• What you are asked to do
In the records, find every line with the word "days" and copy it out.

• Entries shown
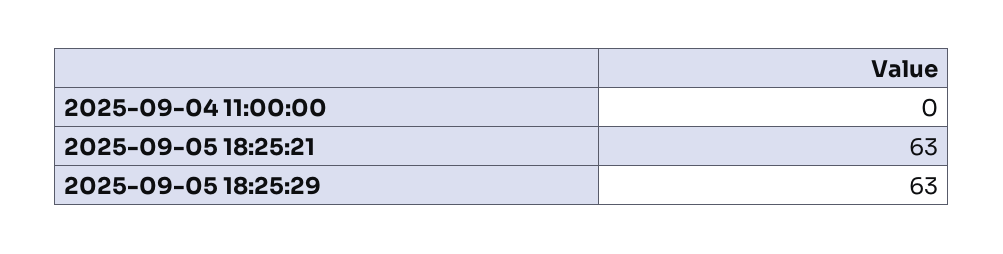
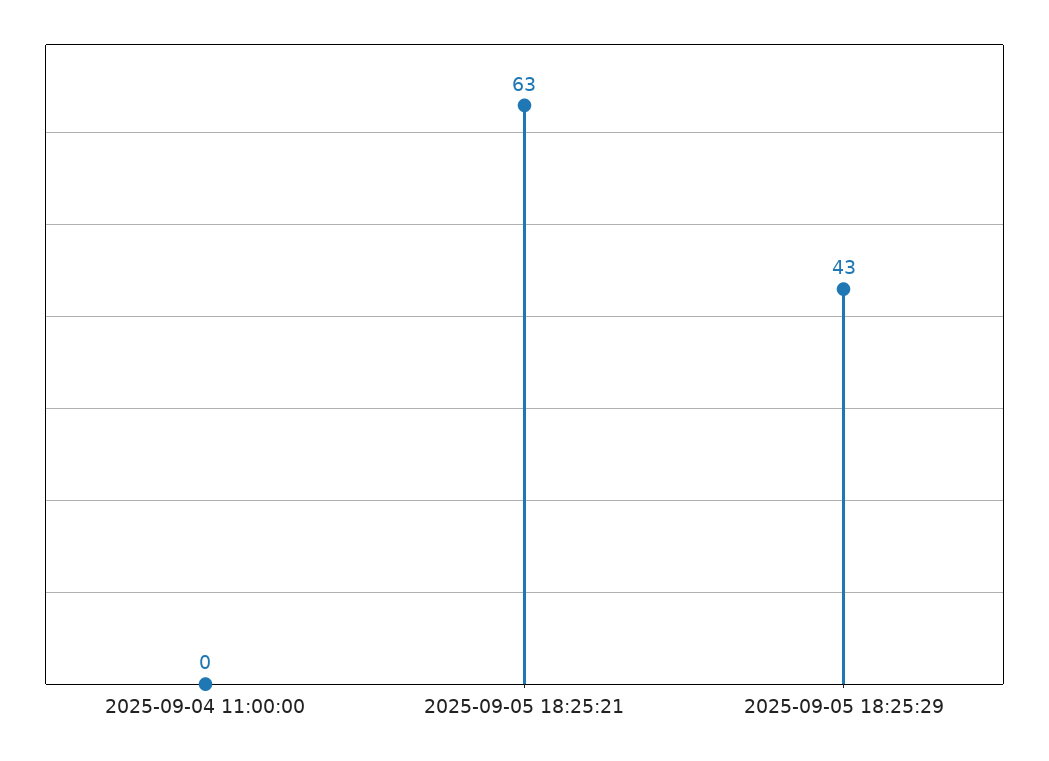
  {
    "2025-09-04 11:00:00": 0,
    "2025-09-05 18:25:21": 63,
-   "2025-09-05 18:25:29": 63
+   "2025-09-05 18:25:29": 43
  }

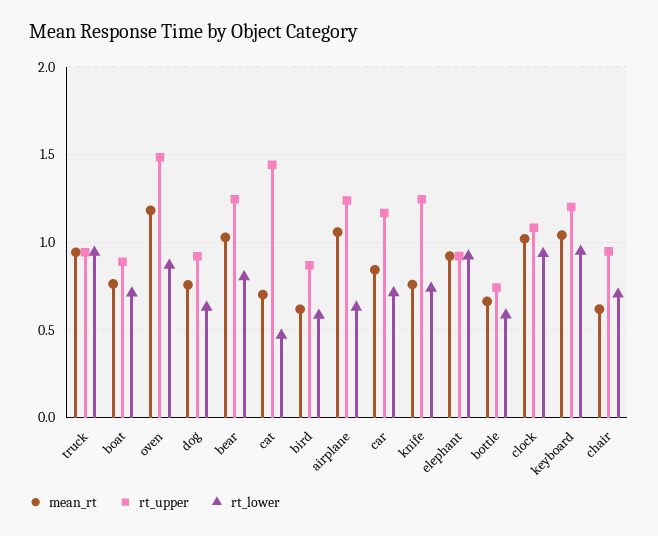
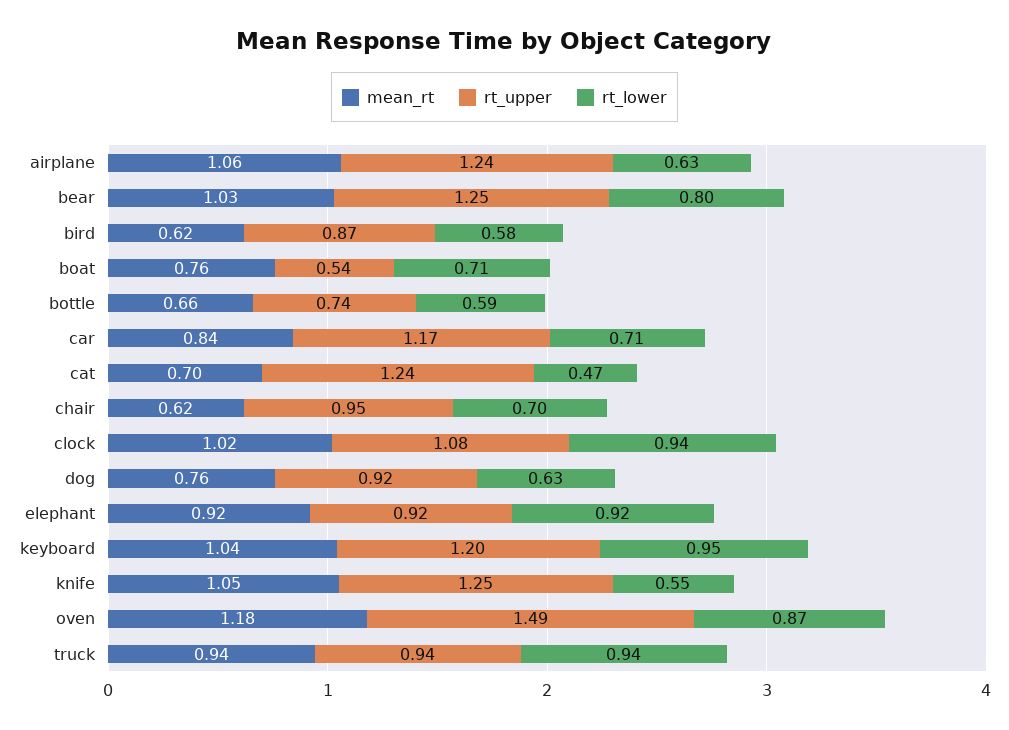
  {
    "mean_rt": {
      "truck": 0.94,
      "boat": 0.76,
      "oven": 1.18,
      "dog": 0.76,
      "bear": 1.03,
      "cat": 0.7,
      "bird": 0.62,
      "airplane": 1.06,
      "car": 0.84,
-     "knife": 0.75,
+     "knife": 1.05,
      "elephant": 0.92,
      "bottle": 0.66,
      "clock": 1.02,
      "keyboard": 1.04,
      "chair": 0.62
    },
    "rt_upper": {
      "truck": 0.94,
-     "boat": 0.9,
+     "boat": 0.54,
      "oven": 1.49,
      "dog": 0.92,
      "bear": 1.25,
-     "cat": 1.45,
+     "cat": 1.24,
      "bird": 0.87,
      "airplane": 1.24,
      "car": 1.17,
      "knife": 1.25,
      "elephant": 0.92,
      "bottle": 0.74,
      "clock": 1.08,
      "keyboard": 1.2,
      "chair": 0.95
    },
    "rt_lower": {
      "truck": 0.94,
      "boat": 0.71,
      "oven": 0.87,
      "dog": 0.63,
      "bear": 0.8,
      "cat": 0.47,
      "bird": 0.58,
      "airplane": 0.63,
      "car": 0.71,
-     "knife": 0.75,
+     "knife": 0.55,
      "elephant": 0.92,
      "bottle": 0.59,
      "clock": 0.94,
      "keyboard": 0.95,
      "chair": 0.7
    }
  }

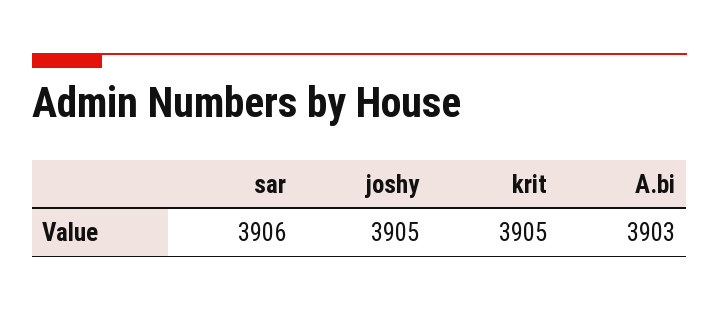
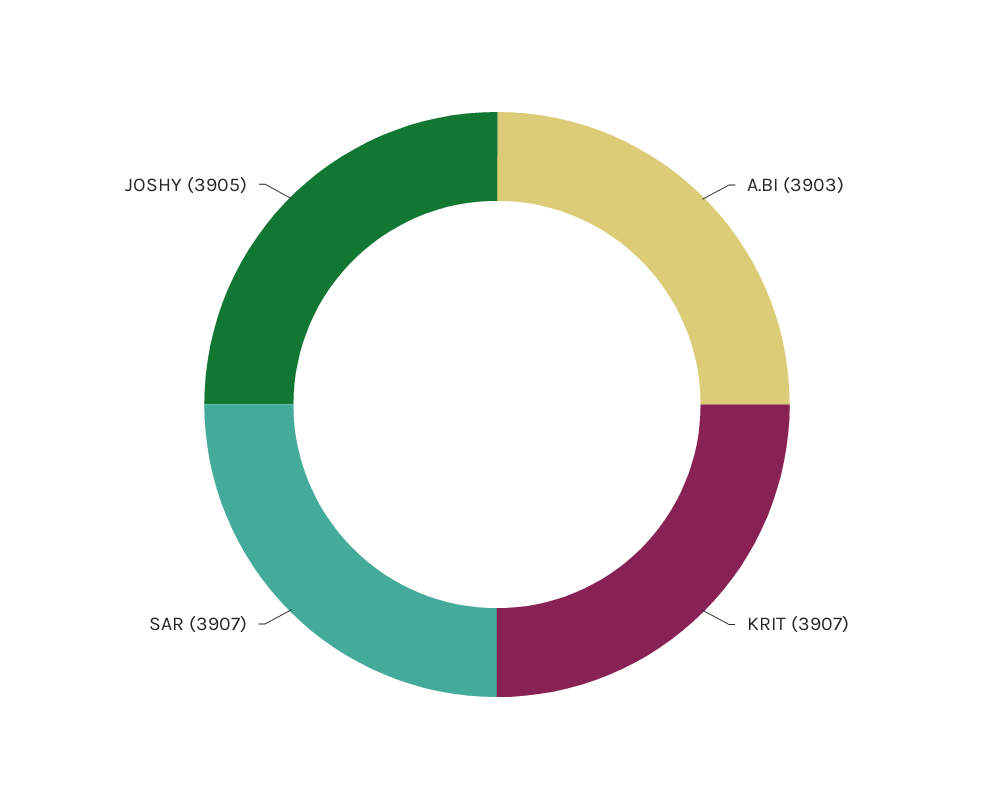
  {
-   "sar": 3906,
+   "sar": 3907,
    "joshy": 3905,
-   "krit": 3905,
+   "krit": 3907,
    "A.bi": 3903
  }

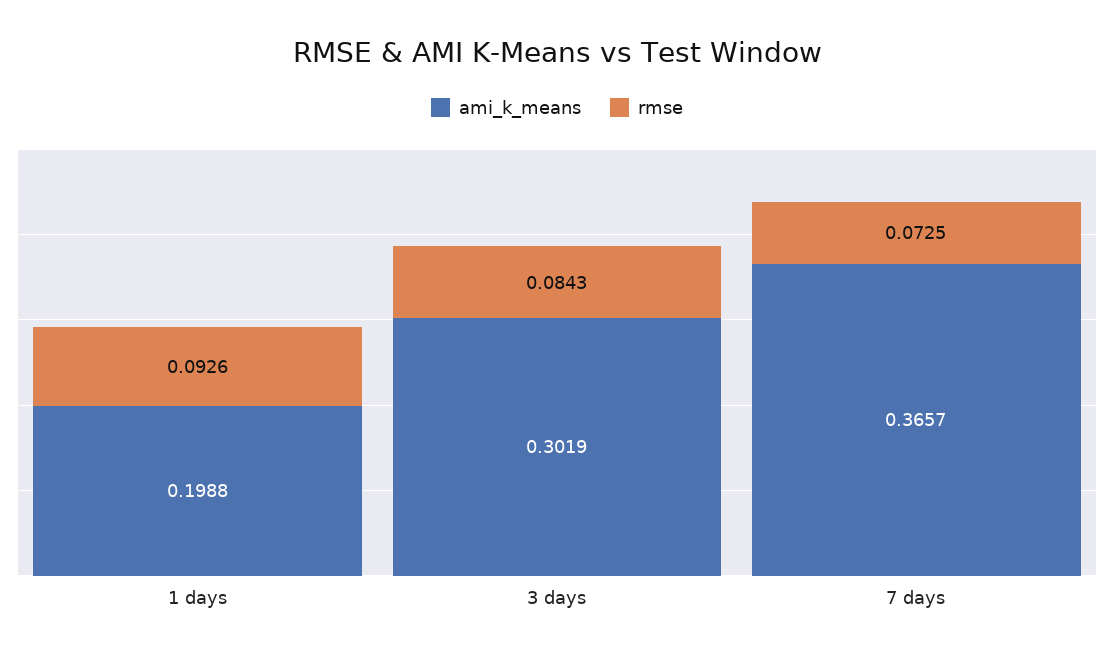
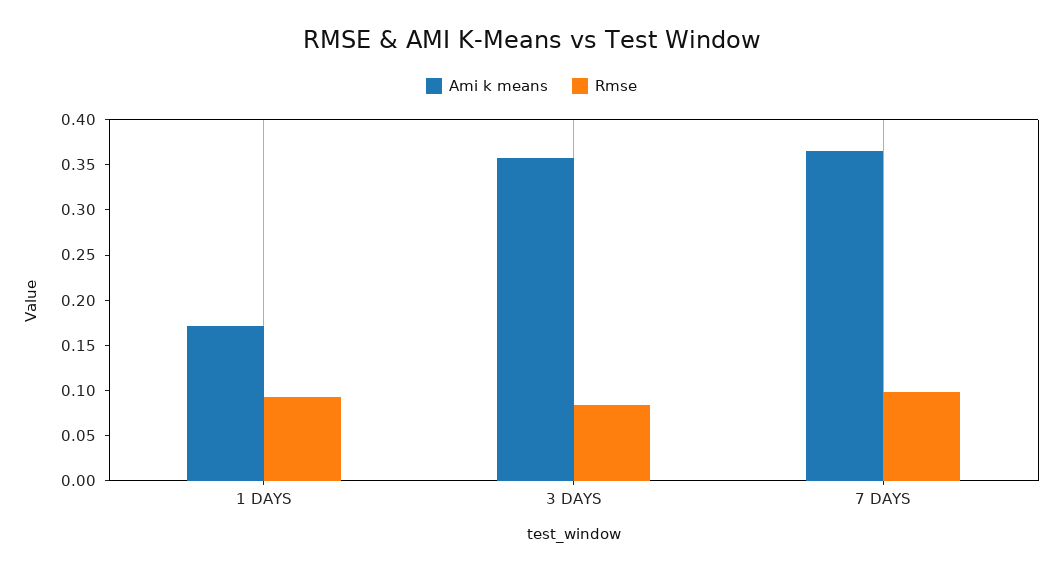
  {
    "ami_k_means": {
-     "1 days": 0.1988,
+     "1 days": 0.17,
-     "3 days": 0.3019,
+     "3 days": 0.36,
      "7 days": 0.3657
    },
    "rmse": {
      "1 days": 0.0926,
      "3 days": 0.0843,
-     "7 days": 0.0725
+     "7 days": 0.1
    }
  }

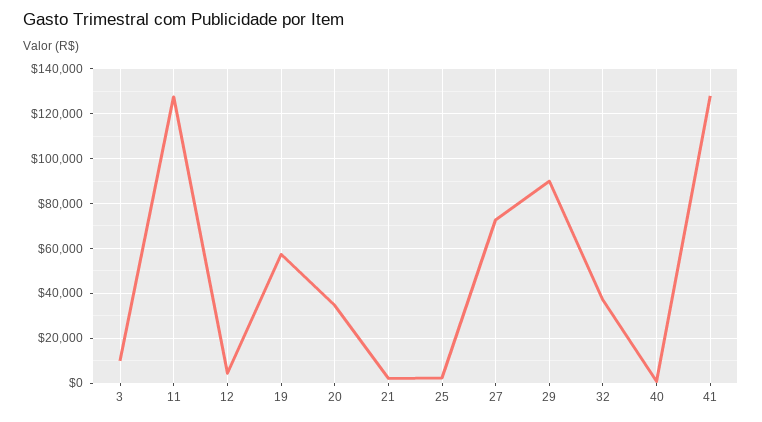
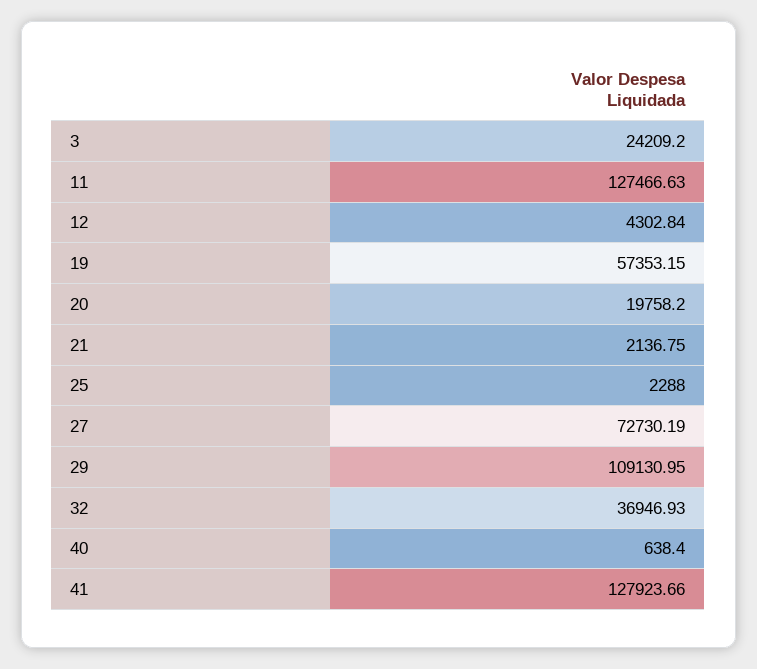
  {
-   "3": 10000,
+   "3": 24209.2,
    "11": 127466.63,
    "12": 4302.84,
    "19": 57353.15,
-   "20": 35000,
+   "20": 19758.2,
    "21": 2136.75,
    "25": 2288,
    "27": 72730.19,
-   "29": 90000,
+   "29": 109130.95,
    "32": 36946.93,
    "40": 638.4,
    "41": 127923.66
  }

• Solved problem
-     "1 days": 0.1988,
+     "1 days": 0.17,
-     "3 days": 0.3019,
+     "3 days": 0.36,
      "7 days": 0.3657
      "1 days": 0.0926,
      "3 days": 0.0843,
-     "7 days": 0.0725
+     "7 days": 0.1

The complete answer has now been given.